# My Curtis LT7029 Android tablet is slow in loading



## zhong (Aug 1, 2010)

My Curtis LT7029 Android tablet is slow in loading up desktop icon home and 
launcher icon.
What can I do to increase the speed of its loading ?
Many of the apps load by itself on startup in the background. I can't stop them from startup in background ? Since this affects the memory and how fast launcher icons and home page loads when you click to change one screen to another, and how long it takes to open an app. after click on it right?
I guess uninstalling apps. which I don't need to free up space helps too ?
Removing micro sd card from drive helps too ?
Any other tips in helping it load faster ?


Thanks.


----------



## Basementgeek (Feb 7, 2005)

I would try the removing those things you do not ever need, first.
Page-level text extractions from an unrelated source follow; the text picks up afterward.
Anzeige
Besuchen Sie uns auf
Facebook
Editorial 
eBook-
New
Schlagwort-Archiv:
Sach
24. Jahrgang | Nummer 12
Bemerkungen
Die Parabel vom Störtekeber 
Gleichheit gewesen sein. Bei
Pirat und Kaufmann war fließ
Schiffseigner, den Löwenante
Removing the SD card?, I guess that depends what is on it.

BG


----------



## ebackhus (Apr 21, 2005)

This is a low-end tablet that's actually on par with my cheap Android phone. Removing applications will help improve responsiveness, as will running task killing applications to shutdown software you're not using.


----------



## zhong (Aug 1, 2010)

Task killing applications sometimes don't seem to work. Since it seems starts up
by itself even after you killed a task.




ebackhus said:


> This is a low-end tablet that's actually on par with my cheap Android phone. Removing applications will help improve responsiveness, as will running task killing applications to shutdown software you're not using.


----------



## Coolfreak (May 27, 2008)

There will be required applications that will automatically start back up if needed to run to ensure Android running properly.


----------



## Shotgun4 (Aug 29, 2011)

I would root, then try and overclock. Then with setCPU set up profiles like on demand and save battery. For best performance, i would set it at its top clocking speed then set its default action to "Performance" instead of "On demand". This will increase loading speeds and overall performance.
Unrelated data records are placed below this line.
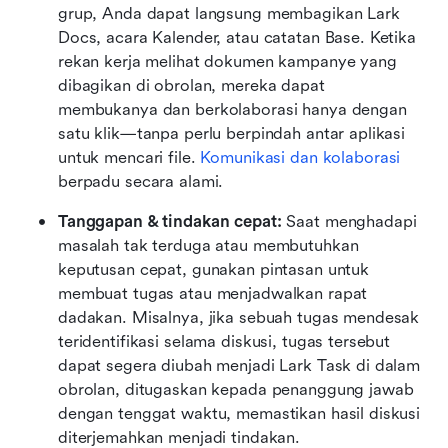
grup, Anda dapat langsung membagikan Lark 
Docs, acara Kalender, atau catatan Base. Ketika 
rekan kerja melihat dokumen kampanye yang 
dibagikan di obrolan, mereka dapat 
membukanya dan berkolaborasi hanya dengan 
satu klik—tanpa perlu berpindah antar aplikasi 
untuk mencari file. 
Komunikasi dan kolaborasi
berpadu secara alami.
Tanggapan & tindakan cepat:
 Saat menghadapi 
masalah tak terduga atau membutuhkan 
keputusan cepat, gunakan pintasan untuk 
membuat tugas atau menjadwalkan rapat 
dadakan. Misalnya, jika sebuah tugas mendesak 
teridentifikasi selama diskusi, tugas tersebut 
dapat segera diubah menjadi Lark Task di dalam 
obrolan, ditugaskan kepada penanggung jawab 
dengan tenggat waktu, memastikan hasil diskusi 
diterjemahkan menjadi tindakan.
hope this helps, Merry Christmas and Happy New Year!


----------



## zhong (Aug 1, 2010)

Any instructions how I would do this on my tablet ?
And will it work ?

Thanks.





Shotgun4 said:


> I would root, then try and overclock. Then with setCPU set up profiles like on demand and save battery. For best performance, i would set it at its top clocking speed then set its default action to "Performance" instead of "On demand". This will increase loading speeds and overall performance.
> 
> hope this helps, Merry Christmas and Happy New Year!


----------